== Task to complete ==
In the data below, how many lines contain the word "bands"? Answer with the number alone.
——
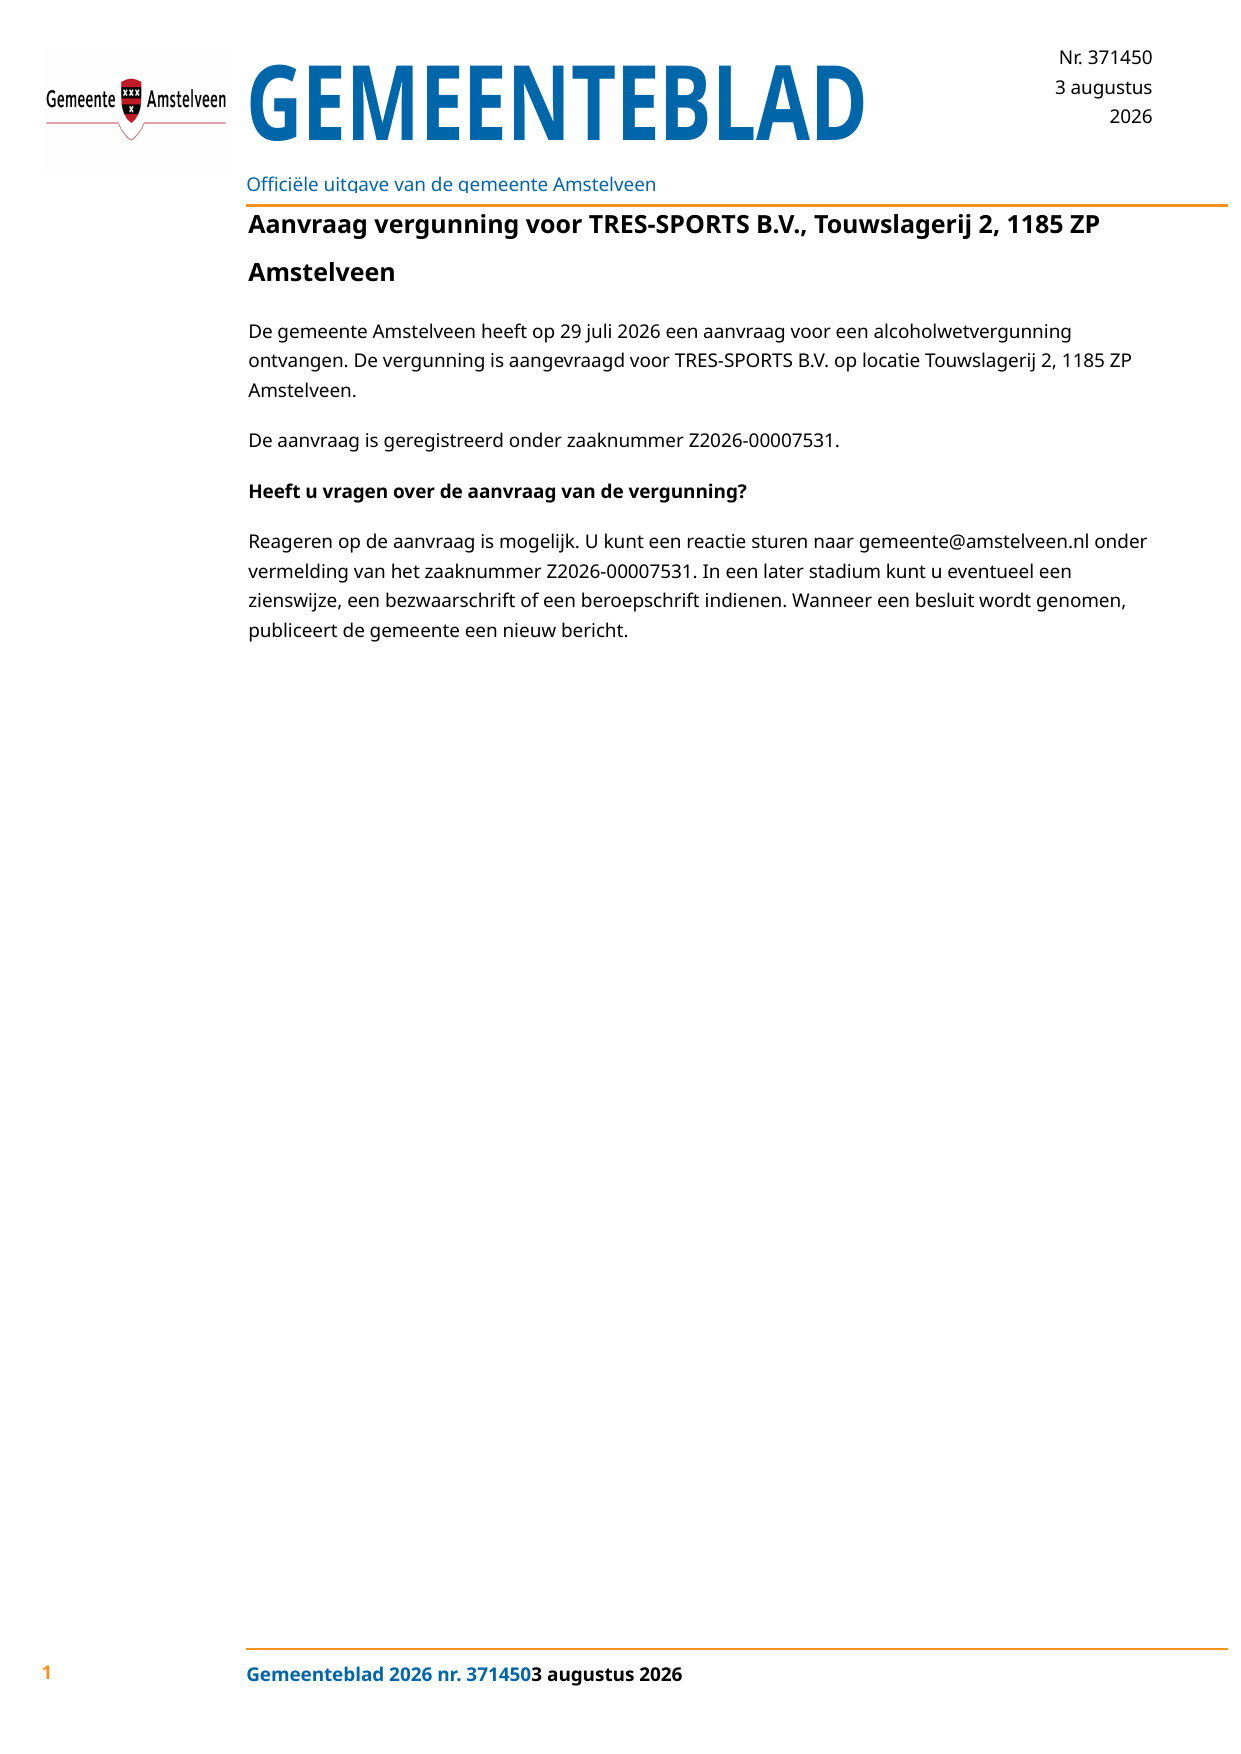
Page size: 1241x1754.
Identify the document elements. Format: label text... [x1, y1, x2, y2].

picture [41, 47, 231, 172]
text Reageren op de aanvraag is mogelijk. U kunt een reactie sturen naar gemeente@amstelveen.nl onder vermelding van het zaaknummer Z2026-00007531. In een later stadium kunt u eventueel een zienswijze, een bezwaarschrift of een beroepschrift indienen. Wanneer een besluit wordt genomen, publiceert de gemeente een nieuw bericht. [248, 528, 1152, 643]
text De aanvraag is geregistreerd onder zaaknummer Z2026-00007531. [248, 427, 1152, 453]
text De gemeente Amstelveen heeft op 29 juli 2026 een aanvraag voor een alcoholwetvergunning ontvangen. De vergunning is aangevraagd voor TRES-SPORTS B.V. op locatie Touwslagerij 2, 1185 ZP Amstelveen. [248, 318, 1152, 403]
text Aanvraag vergunning voor TRES-SPORTS B.V., Touwslagerij 2, 1185 ZP Amstelveen [248, 207, 1152, 288]
text Heeft u vragen over de aanvraag van de vergunning? [248, 478, 1152, 504]
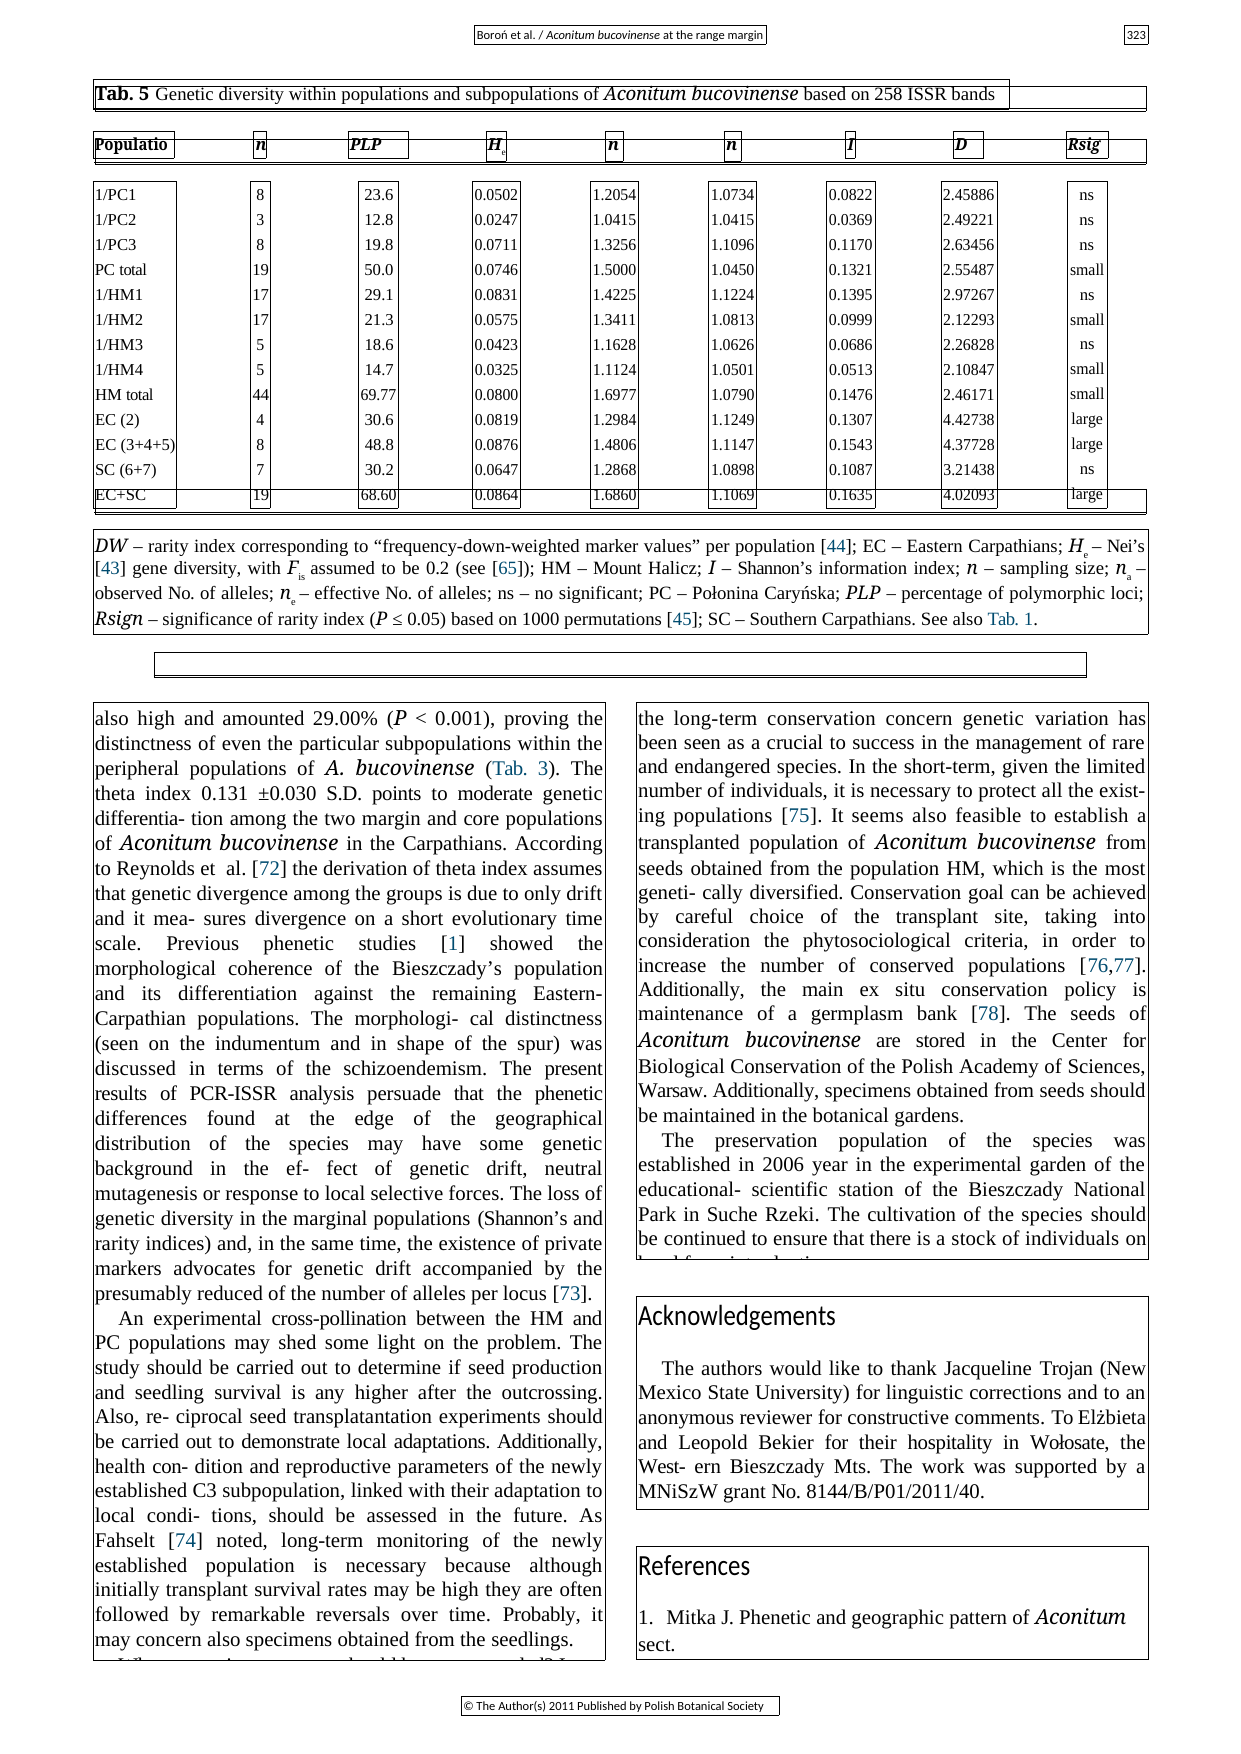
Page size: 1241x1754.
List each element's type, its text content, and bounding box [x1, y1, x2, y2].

text PC total 1/HM1 [94, 259, 176, 304]
text 1.1124 [593, 359, 638, 379]
text [593, 484, 638, 489]
picture [512, 761, 519, 775]
text SC (6+7) [95, 459, 176, 489]
text 1.0813 [711, 309, 756, 329]
text 1.0415 [711, 209, 756, 229]
text 19.8 [364, 234, 398, 254]
text 14.7 [364, 359, 398, 379]
text [474, 484, 520, 489]
text 2.97267 [943, 284, 997, 304]
text 2.46171 [943, 384, 997, 404]
text 0.1476 [829, 384, 875, 404]
text Tab. 5 Genetic diversity within populations and subpopulations of Aconitum bucovinense based on 258 ISSR bands (loci). [94, 80, 1009, 86]
text ne [726, 140, 741, 161]
text 23.6 [364, 184, 398, 204]
text 48.8 [364, 434, 398, 454]
text [943, 484, 997, 489]
text 1/HM4 [95, 359, 176, 379]
text 8 [256, 434, 270, 454]
text 5 [256, 359, 270, 379]
text 68.60 [361, 490, 398, 504]
text He [488, 140, 506, 157]
text 18.6 [364, 334, 398, 354]
text 2.49221 [943, 209, 997, 229]
text 1.1249 [711, 409, 756, 429]
text Rsign [1068, 133, 1108, 139]
text the long-term conservation concern genetic variation has been seen as a crucial to success in the management of rare and endangered species. In the short-term, given the limited number of individuals, it is necessary to protect all the exist- ing populations [75]. It seems also feasible to establish a transplanted population of Aconitum bucovinense from seeds obtained from the population HM, which is the most geneti- cally diversified. Conservation goal can be achieved by careful choice of the transplant site, taking into consideration the phytosociological criteria, in order to increase the number of conserved populations [76,77]. Additionally, the main ex situ conservation policy is maintenance of a germplasm bank [78]. The seeds of Aconitum bucovinense are stored in the Center for Biological Conservation of the Polish Academy of Sciences, Warsaw. Additionally, specimens obtained from seeds should be maintained in the botanical gardens. [638, 706, 1146, 1127]
text 1.2054 [592, 184, 638, 204]
text also high and amounted 29.00% (P < 0.001), proving the distinctness of even the particular subpopulations within the peripheral populations of A. bucovinense (Tab. 3). The theta index 0.131 ±0.030 S.D. points to moderate genetic differentia- tion among the two margin and core populations of Aconitum bucovinense in the Carpathians. According to Reynolds et al. [72] the derivation of theta index assumes that genetic divergence among the groups is due to only drift and it mea- sures divergence on a short evolutionary time scale. Previous phenetic studies [1] showed the morphological coherence of the Bieszczady’s population and its differentiation against the remaining Eastern-Carpathian populations. The morphologi- cal distinctness (seen on the indumentum and in shape of the spur) was discussed in terms of the schizoendemism. The present results of PCR-ISSR analysis persuade that the phenetic differences found at the edge of the geographical distribution of the species may have some genetic background in the ef- fect of genetic drift, neutral mutagenesis or response to local selective forces. The loss of genetic diversity in the marginal populations (Shannon’s and rarity indices) and, in the same time, the existence of private markers advocates for genetic drift accompanied by the presumably reduced of the number of alleles per locus [73]. [94, 705, 603, 1305]
text 4.42738 [943, 409, 997, 429]
text 3.21438 [943, 459, 997, 479]
text 69.77 [360, 384, 398, 404]
text 0.0369 [829, 209, 875, 229]
text 3 [256, 209, 270, 229]
text 0.0800 [474, 384, 520, 404]
picture [791, 811, 797, 822]
text na [608, 140, 623, 161]
text 30.6 [364, 409, 398, 429]
text 8 [256, 184, 270, 204]
text 50.0 [364, 259, 398, 279]
text [252, 484, 270, 489]
text small ns small ns small small large large ns large [1069, 259, 1105, 489]
text 12.8 [364, 209, 398, 229]
text © The Author(s) 2011 Published by Polish Botanical Society [463, 1698, 779, 1714]
text Acknowledgements [638, 1297, 1148, 1333]
text 0.0746 [474, 259, 520, 279]
text 1.0501 [711, 359, 756, 379]
text Rsign [1068, 140, 1108, 158]
text [829, 484, 875, 489]
text 4.37728 [943, 434, 997, 454]
text 1.1147 [711, 434, 756, 454]
text 0.0999 [829, 309, 875, 329]
picture [562, 1289, 568, 1300]
text 1.1096 [711, 234, 756, 254]
picture [1090, 961, 1096, 972]
text 19 [252, 490, 270, 504]
text 1.0415 [592, 209, 638, 229]
text ns ns ns [1079, 184, 1094, 253]
text 0.1307 [829, 409, 875, 429]
text 1.0898 [711, 459, 756, 479]
text DW [955, 140, 983, 158]
text The preservation population of the species was established in 2006 year in the experimental garden of the educational- scientific station of the Bieszczady National Park in Suche Rzeki. The cultivation of the species should be continued to ensure that there is a stock of individuals on hand for reintroduction. [638, 1127, 1146, 1259]
picture [262, 864, 268, 875]
text PLP (%) [350, 133, 408, 139]
text 0.1543 [829, 434, 875, 454]
text 0.0819 [474, 409, 520, 429]
text DW – rarity index corresponding to “frequency-down-weighted marker values” per population [44]; EC – Eastern Carpathians; He – Nei’s [43] gene diversity, with Fis assumed to be 0.2 (see [65]); HM – Mount Halicz; I – Shannon’s information index; n – sampling size; na – observed No. of alleles; ne – effective No. of alleles; ns – no significant; PC – Połonina Caryńska; PLP – percentage of polymorphic loci; Rsign – significance of rarity index (P ≤ 0.05) based on 1000 permutations [45]; SC – Southern Carpathians. See also Tab. 1. [94, 532, 1146, 630]
text 44 [252, 384, 270, 404]
text 1.1069 [711, 490, 756, 504]
text 2.63456 [943, 234, 997, 254]
text [711, 484, 756, 489]
text 1.0734 [711, 184, 756, 204]
text 0.0711 [474, 234, 520, 254]
text EC+SC [96, 490, 176, 503]
text 1.3411 [592, 309, 638, 329]
text 1/PC3 [94, 234, 176, 254]
text na [608, 133, 623, 139]
text 0.0513 [829, 359, 875, 379]
text 1.1628 [592, 334, 638, 354]
text 0.0831 [474, 284, 520, 304]
text 1.4225 [592, 284, 638, 304]
picture [178, 1536, 184, 1547]
text 1/HM3 [95, 334, 176, 354]
text DW [959, 140, 964, 149]
text References [638, 1547, 1148, 1583]
text 1/PC1 [94, 184, 176, 204]
text 0.0423 [474, 334, 520, 354]
text EC (3+4+5) [95, 434, 176, 454]
text 2.26828 [943, 334, 997, 354]
text 0.1635 [829, 490, 875, 504]
text [847, 133, 855, 139]
text The authors would like to thank Jacqueline Trojan (New Mexico State University) for linguistic corrections and to an anonymous reviewer for constructive comments. To Elżbieta and Leopold Bekier for their hospitality in Wołosate, the West- ern Bieszczady Mts. The work was supported by a MNiSzW grant No. 8144/B/P01/2011/40. [638, 1356, 1146, 1503]
text 8 [256, 234, 270, 254]
text An experimental cross-pollination between the HM and PC populations may shed some light on the problem. The study should be carried out to determine if seed production and seedling survival is any higher after the outcrossing. Also, re- ciprocal seed transplatantation experiments should be carried out to demonstrate local adaptations. Additionally, health con- dition and reproductive parameters of the newly established C3 subpopulation, linked with their adaptation to local condi- tions, should be assessed in the future. As Fahselt [74] noted, long-term monitoring of the newly established population is necessary because although initially transplant survival rates may be high they are often followed by remarkable reversals over time. Probably, it may concern also specimens obtained from the seedlings. [94, 1306, 603, 1651]
text 0.0502 [474, 184, 520, 204]
text DW [955, 133, 983, 139]
text 1.2984 [593, 409, 638, 429]
text 21.3 [364, 309, 398, 329]
text 19 [252, 259, 270, 279]
text 7 [256, 459, 270, 479]
text n [255, 140, 266, 155]
text 1.2868 [593, 459, 638, 479]
text 0.0864 [474, 490, 520, 504]
text 2.45886 [943, 184, 997, 204]
text Population [94, 133, 174, 139]
text 17 [252, 309, 270, 329]
text 0.0575 [474, 309, 520, 329]
text 1.0626 [711, 334, 756, 354]
text 1.0450 [711, 259, 756, 279]
text PLP (%) [350, 140, 408, 158]
text 0.1395 [829, 284, 875, 304]
text I [847, 140, 855, 155]
text 0.0247 [474, 209, 520, 229]
text 1.0790 [711, 384, 756, 404]
text 0.0822 [829, 184, 875, 204]
text 2.10847 [943, 359, 997, 379]
text 2.55487 [943, 259, 997, 279]
text 1/HM2 [95, 309, 176, 329]
text 0.1170 [829, 234, 875, 254]
text 1.6977 [593, 384, 638, 404]
text 1.3256 [592, 234, 638, 254]
text 17 [252, 284, 270, 304]
text [255, 133, 266, 139]
text 1.5000 [592, 259, 638, 279]
text 2.12293 [943, 309, 997, 329]
text 5 [256, 334, 270, 354]
text 1/PC2 [94, 209, 176, 229]
text What protection measures should be recommended? In [118, 1652, 605, 1659]
text 30.2 [364, 459, 398, 479]
text 1. Mitka J. Phenetic and geographic pattern of Aconitum sect. [638, 1603, 1148, 1656]
text 1.1224 [711, 284, 756, 304]
text Tab. 5 Genetic diversity within populations and subpopulations of Aconitum bucovinense based on 258 ISSR bands (loci). [96, 87, 1009, 109]
text Boroń et al. / Aconitum bucovinense at the range margin [477, 27, 766, 42]
text 29.1 [364, 284, 398, 304]
text 0.0647 [474, 459, 520, 479]
text [488, 133, 506, 139]
text Population [96, 140, 174, 158]
text [361, 484, 398, 489]
text 0.1087 [829, 459, 875, 479]
text 4.02093 [943, 490, 997, 504]
picture [1116, 961, 1122, 972]
text 1.4806 [593, 434, 638, 454]
text 0.1321 [829, 259, 875, 279]
text 323 [1127, 27, 1148, 42]
text 0.0325 [474, 359, 520, 379]
text ne [726, 133, 741, 139]
text 4 [256, 409, 270, 429]
text HM total EC (2) [95, 384, 172, 428]
text 0.0876 [474, 434, 520, 454]
text 0.0686 [829, 334, 875, 354]
text 1.6860 [593, 490, 638, 504]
——
== Finished exercise ==
2